A decisão do STF considerou parcialmente inconstitucional o artigo 19 do Marco Civil da Internet, que isenta as plataformas de responderem por danos gerados por conteúdo de terceiros. O entendimento dos ministros foi de que essa imunidade só se aplica em casos de crimes contra a honra, como injúria, calúnia e difamação. Em outros casos, como terrorismo, crimes sexuais e incentivo ao suicídio, prevalece o dever de cuidado e a obrigação de remoção imediata do conteúdo após notificação.
Empresas pedem clareza sobre início da aplicação das regras - No recurso apresentado, o Facebook argumenta que o acórdão falha ao não indicar a partir de quando a decisão começa a valer. “Isso deixa em aberto questões fundamentais sobre sua aplicabilidade a situações pretéritas já discutidas em processos em curso”, diz a empresa.
O Google também solicitou esclarecimentos e apontou um erro material na definição de termos técnicos, como o uso da palavra “chatbot” como sinônimo de redes artificiais de distribuição de conteúdo. A empresa explicou que chatbots simulam conversas humanas e não operam como mecanismos de disseminação de postagens em massa, como robôs automatizados.
Outro ponto criticado é a falta de detalhamento sobre como devem ser feitas as notificações extrajudiciais que obrigariam as plataformas a remover conteúdos. O Google alerta para o risco de uma “indústria de notificações”, o que poderia levar à judicialização em massa e à sobrecarga do sistema judiciário brasileiro.
Já o Facebook solicitou que o STF estabeleça um prazo de transição para implementar o chamado “dever de cuidado”, conceito que impõe medidas preventivas às plataformas para conter a circulação de conteúdos ilícitos graves.
Segundo a empresa, as novas obrigações são de “elevada complexidade técnica, jurídica e operacional” e, sem prazo para adaptação, geram insegurança jurídica.

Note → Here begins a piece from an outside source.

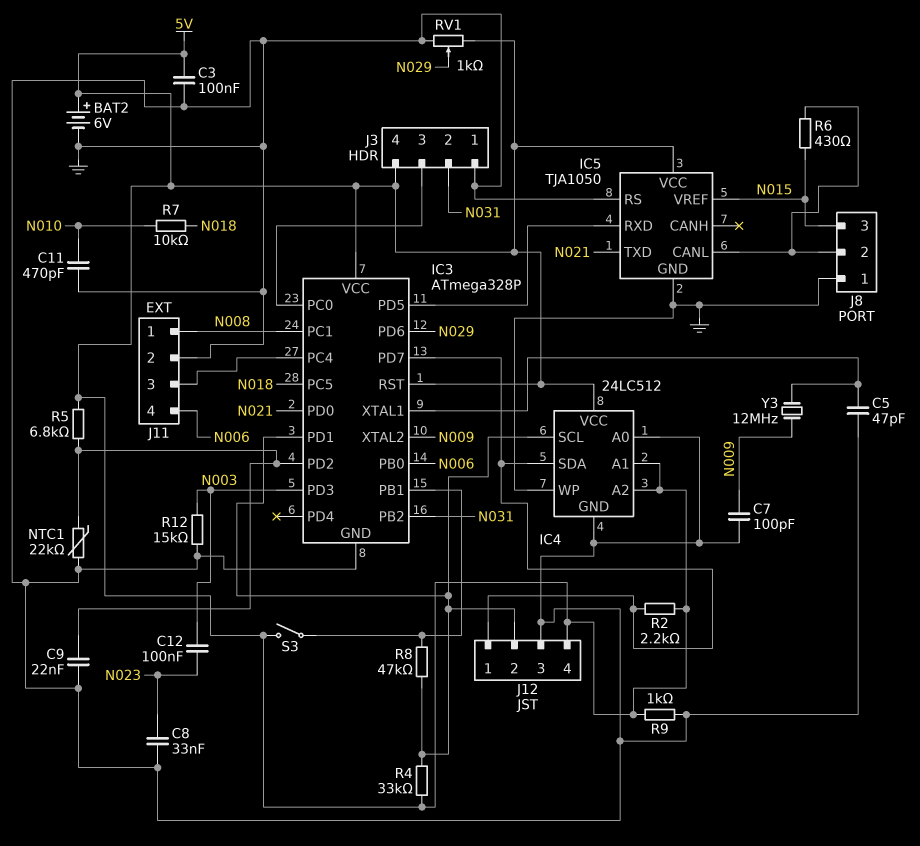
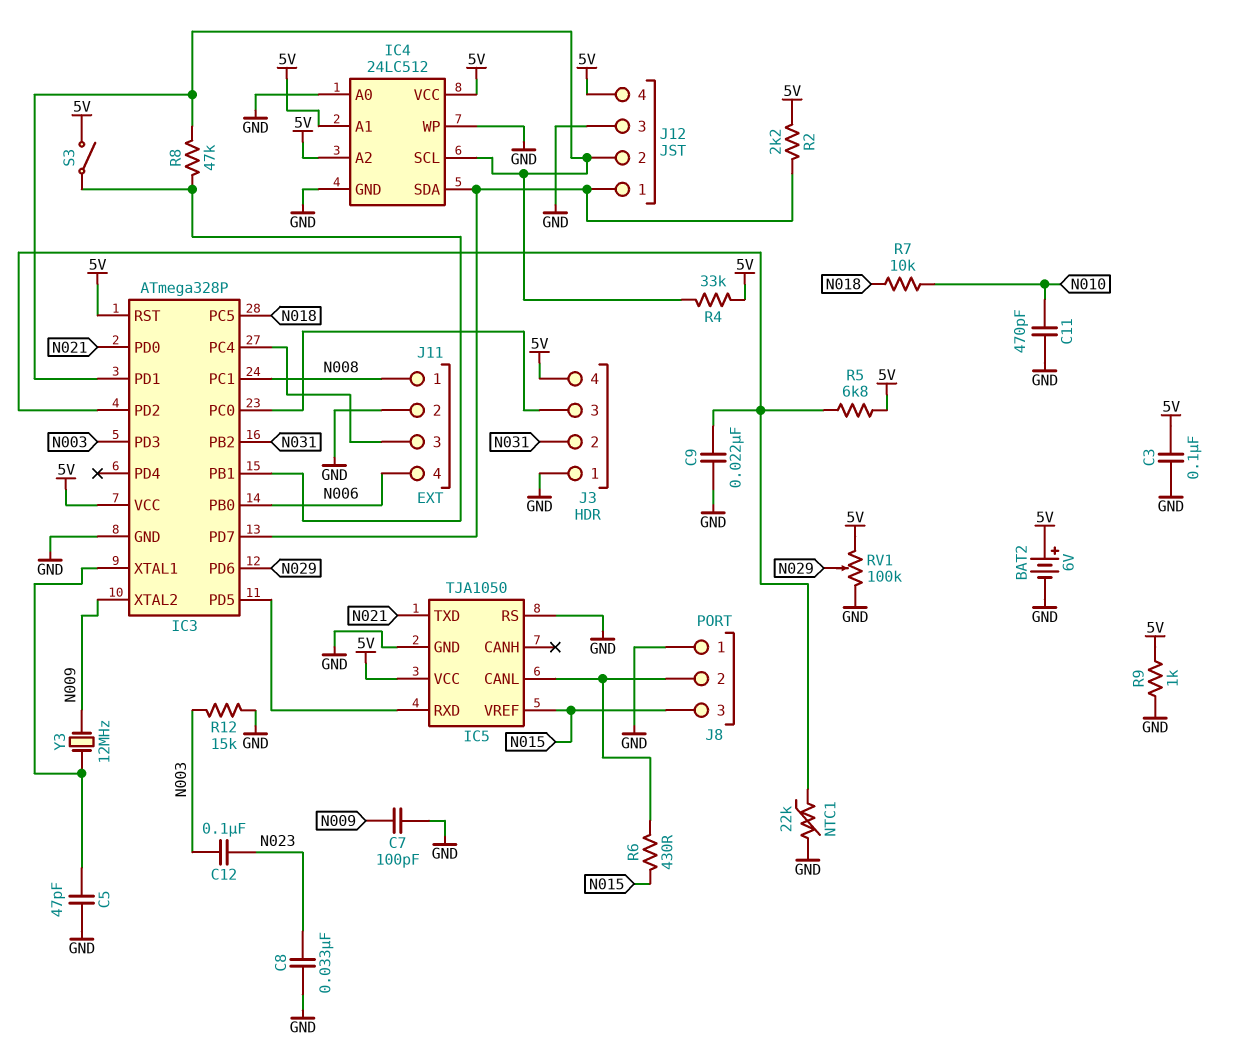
RV1: 1k (5V, GND, wiper N029) -> 100k (5V, GND, wiper N029)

Decisão pode impactar legislação futura - A decisão do STF é considerada estratégica pelo governo federal. Nos bastidores do Palácio do Planalto, há avaliação de que o acórdão preenche lacunas que seriam abordadas no projeto de lei dos Serviços Digitais, elaborado pelo Ministério da Justiça. O PL, que vem sendo chamado de sucessor do PL das Fake News, ainda não foi enviado ao Congresso, e a decisão do Supremo pode influenciar seu andamento ou até substituir sua necessidade em parte.

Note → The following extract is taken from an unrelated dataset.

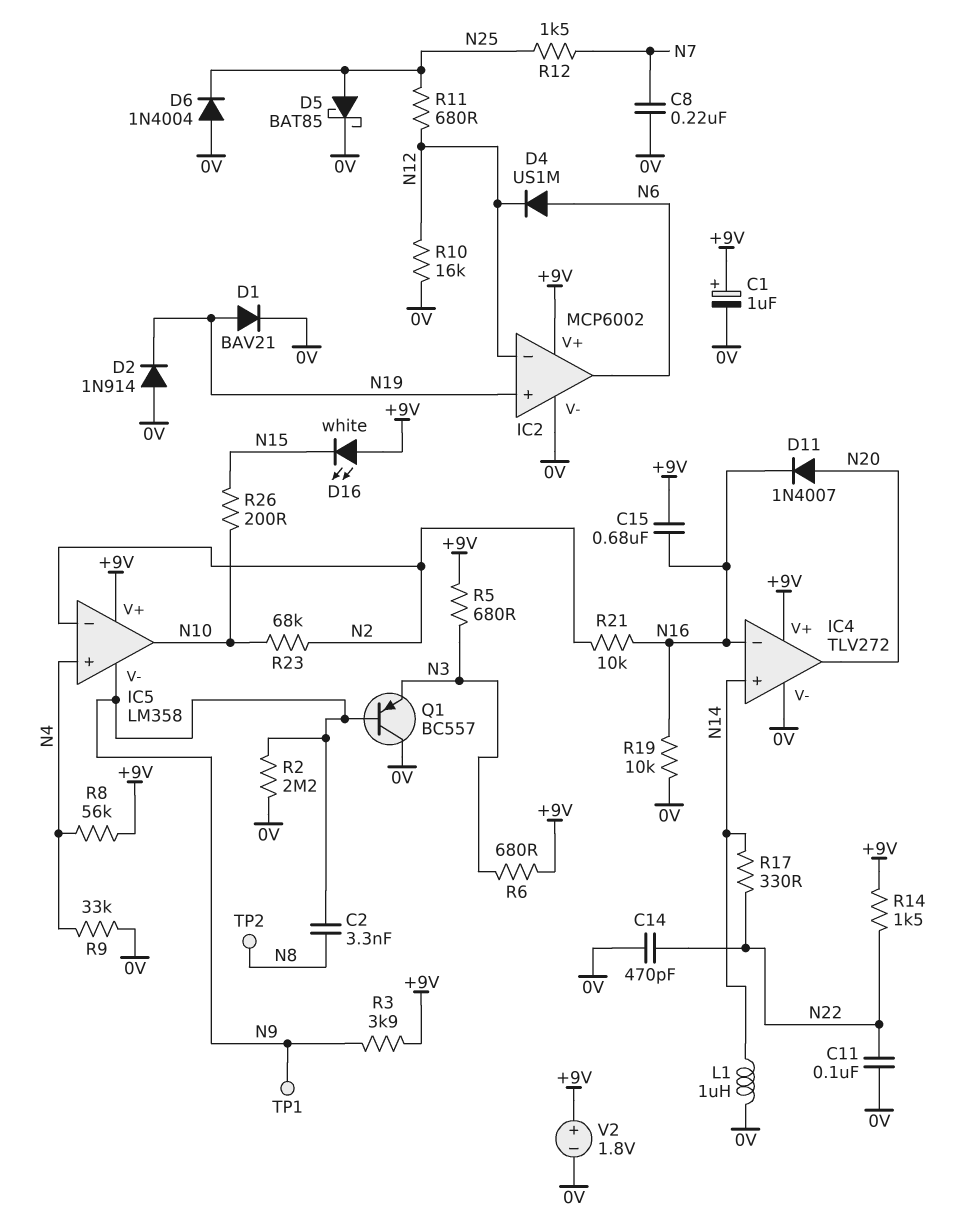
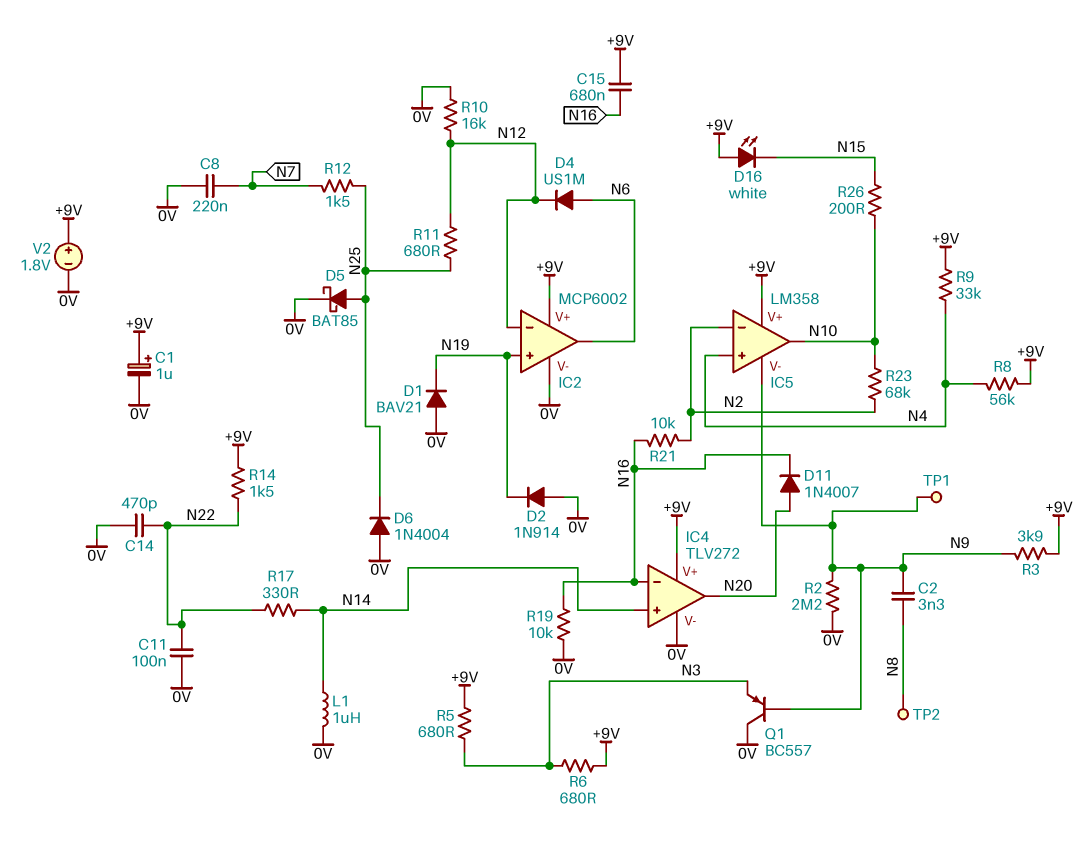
D1: diode BAV21 (A N19, K 0V) -> diode BAV21 (A 0V, K N19)
R9: 33k (0V, N4) -> 33k (+9V, N4)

Com a publicação do acórdão, as empresas têm direito de apresentar embargos de declaração, recurso que busca esclarecer omissões ou ambiguidades em decisões da Corte. Agora, o Supremo deve analisar os questionamentos das big techs, enquanto o tema segue sendo acompanhado com atenção por especialistas em direito digital, autoridades públicas e setores da sociedade civil.